The Resistance set up a regular headquarters operation on Vercors. Apparently the French practise was to have four offices: one to issue commands, one for intelligence, one for planning and one for logistics. Hence ‘Deuxième Bureau’, the French equivalent of the equally obsolete term ‘MI6’. The regulars also seemed rather keen on declarations of independence, parades and banquets – battles notwithstanding.

Some of the German troops used for an airborne assault on Vercors – gliders rather than parachutes – were on punishment duty. Redemption under fire. I believe the Soviets went in for this sort of thing as well, but I have not come across it on the Allied side.

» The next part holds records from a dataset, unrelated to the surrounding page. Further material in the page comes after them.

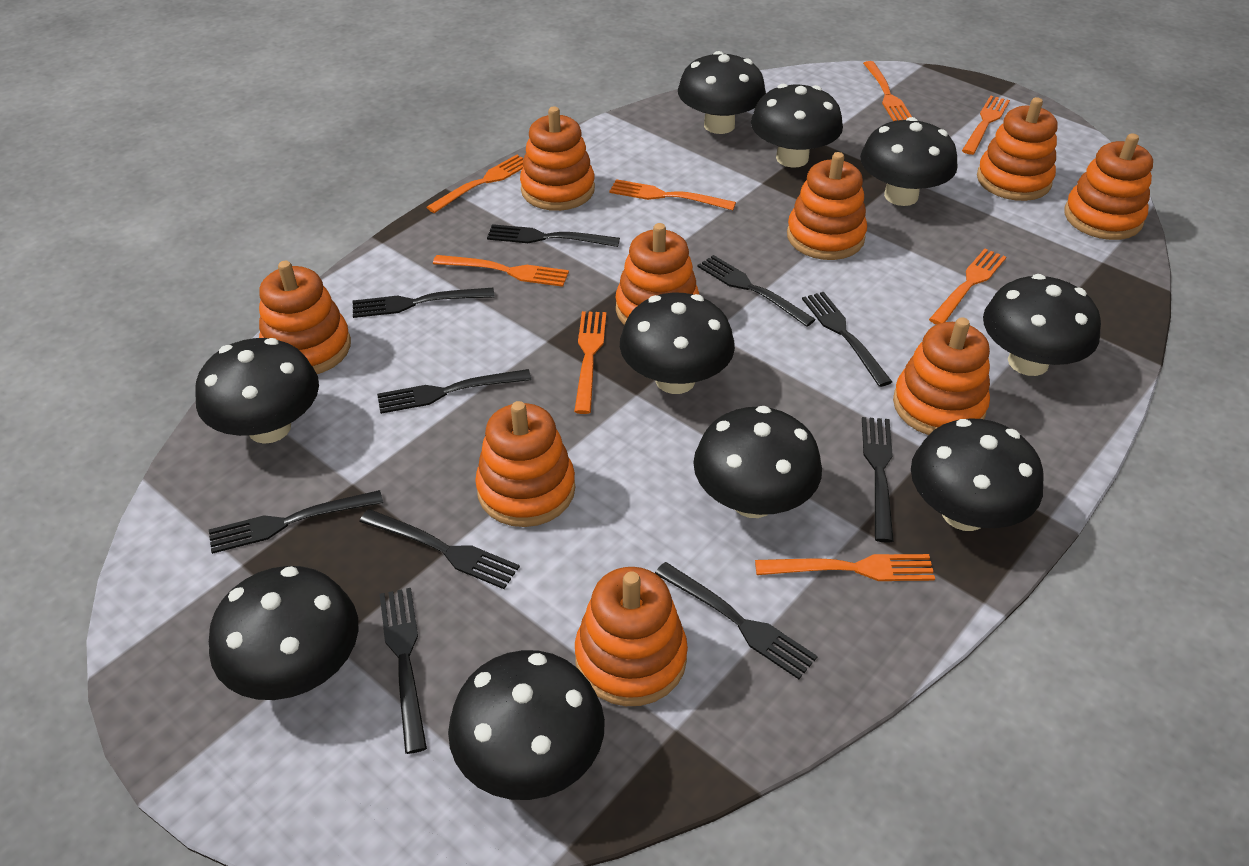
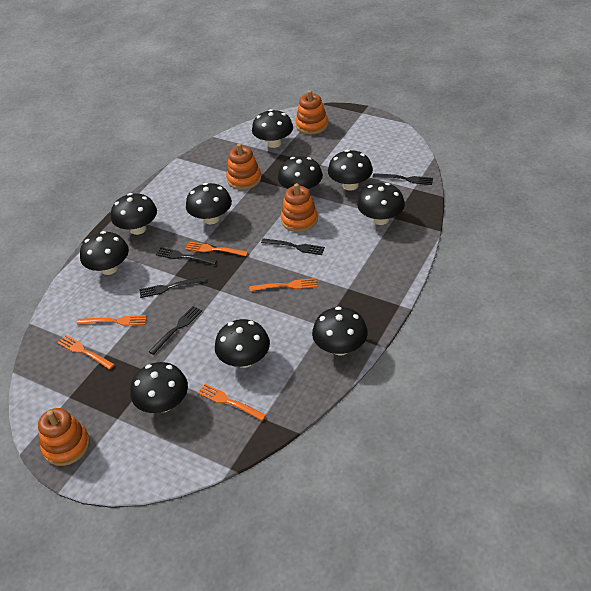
black fork: 10 -> 5
orange fork: 8 -> 5
orange stacking toy: 9 -> 4

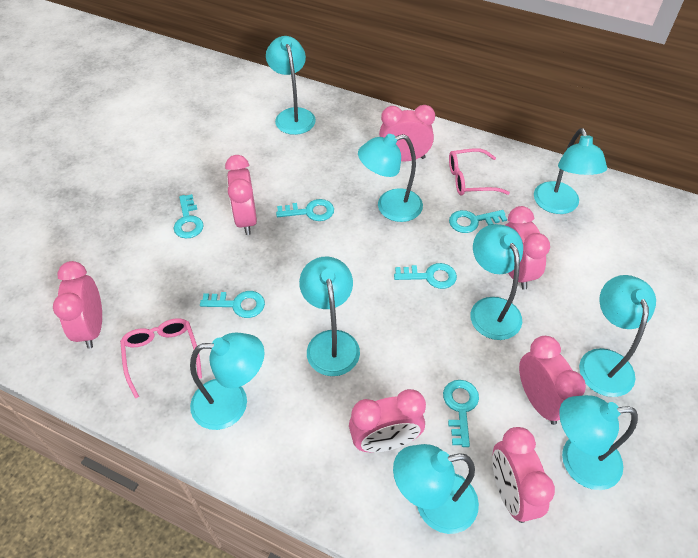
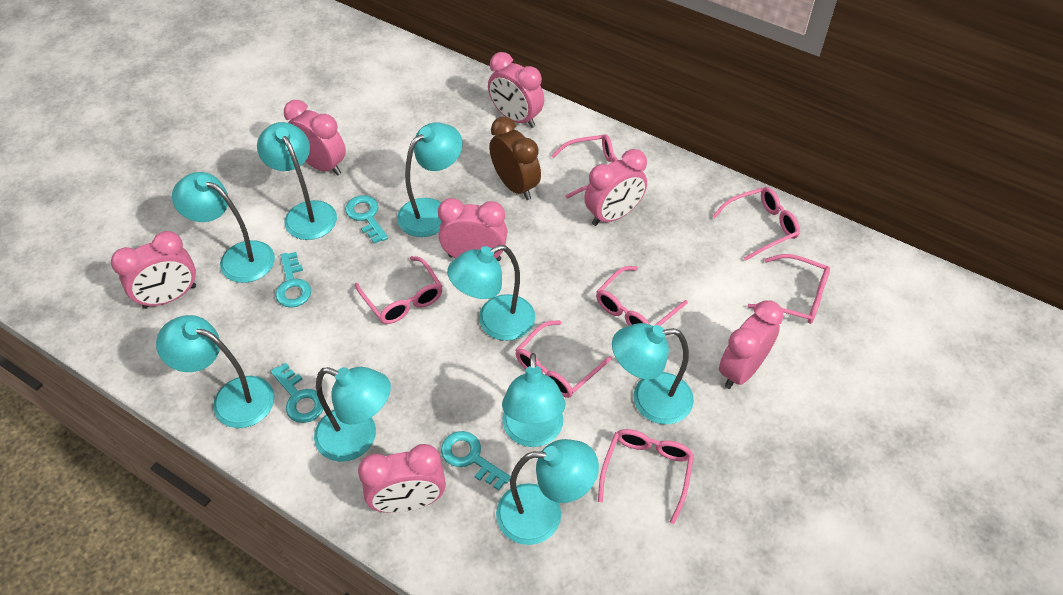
brown clock: 0 -> 1
pink glasses: 2 -> 7
turquoise key: 6 -> 4

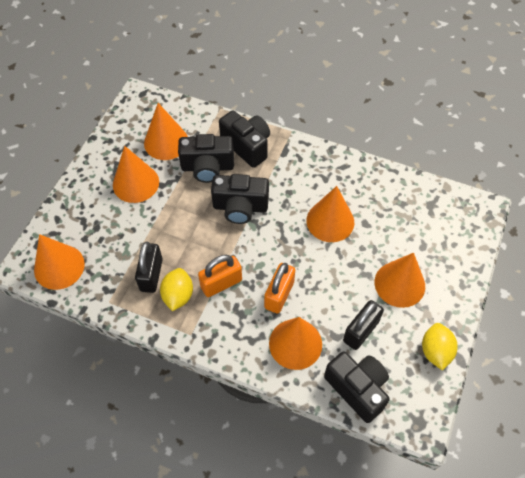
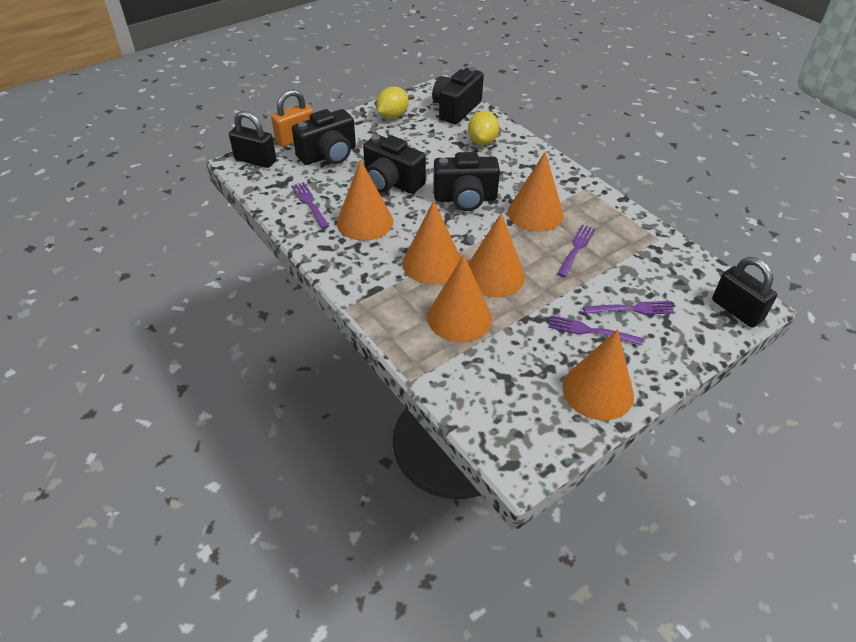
orange padlock: 2 -> 1
purple fork: 0 -> 4

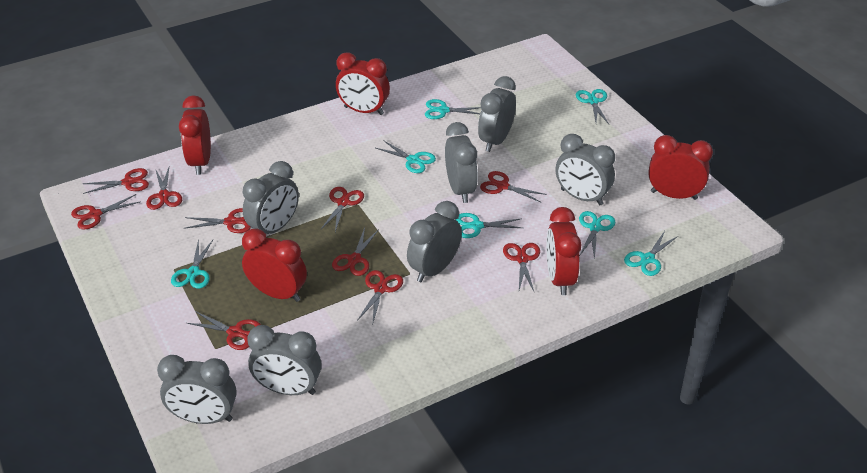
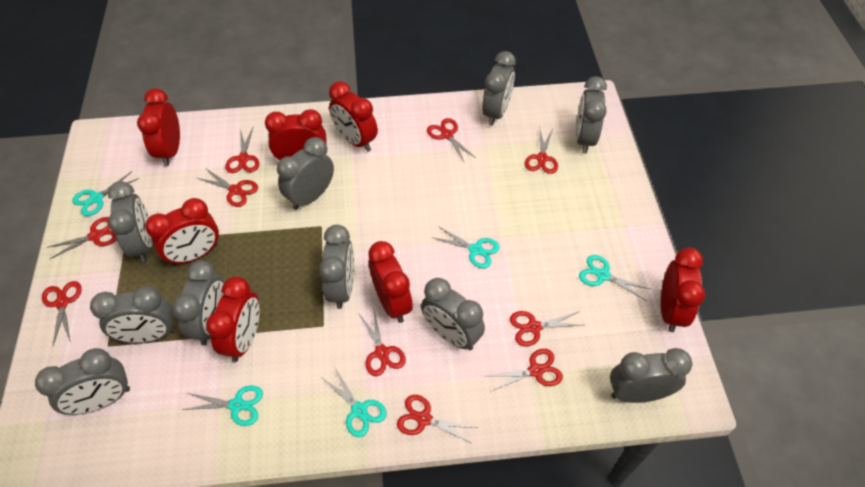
grey clock: 7 -> 10
red clock: 5 -> 7
turquoise scissors: 7 -> 5

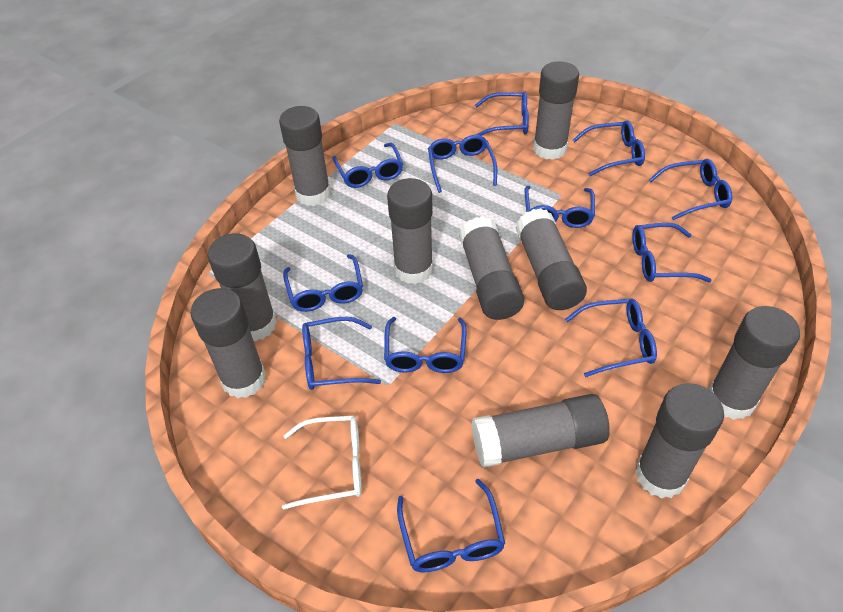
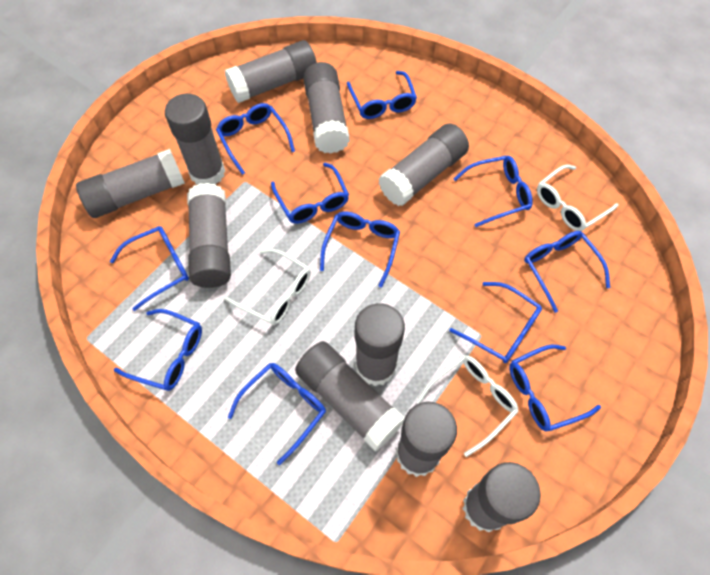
blue glasses: 12 -> 11
white glasses: 1 -> 3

Two women were famously involved, one infamously. On the good side, Christine Granville, a beautiful Pole with SOE. Sadly, she didn’t settle after the war and ended up being murdered in London in 1952 by a spurned suitor who was subsequently hanged. On the bad side, Mireille Provence, mistress to occupiers and collaborators, not altogether on the side lines, condemned to death, sentenced commuted and subsequently released in 1953, to end up running a hotel with a restaurant. She died in 1997.

Conclusions

A story which is well told. It would now be interesting to read a complementary story about how this battle figured in the story that the French told about themselves after it was all over. How it figured in the reconstruction of France after the catastrophe of loss in 1940. How it figures now.

PS 1: some days later, poking around the large Oxfam bookshop in Exeter, I happened to come across a five volume version of my one volume Times Atlas going for a modest £25. Much grander altogether, although the actual maps did not look that different, but I didn’t think to look for Vercors; in my one volume version, about 8cm by 4cm, not big enough for present purposes, although better than nothing. Both versions presumably from before the days when Murdoch got his hands on the once prestigious newspaper of the same name. 

PS 2: five volumes declined. I dare say I will live to wish I had not.

PS 3: what I was really looking for in the Oxfam shop was a more reading-in-bed friendly version of ‘Clarissa’ than my one volume Penguin Classic. They could do a two volume version from Folio, taken together rather bigger and heavier than the Penguin. Plus, I don’t much care for Folio book design & production. So also declined.

References

Reference 1: https://psmv4.blogspot.com/2020/08/getting-to-top.html

Reference 2: Un Héros – Félicité Herzog – 2012.

Reference 3: The Cruel Victory: The French Resistance, D-Day and the battle for Vercors 1944 – Paddy Ashdown – 2014.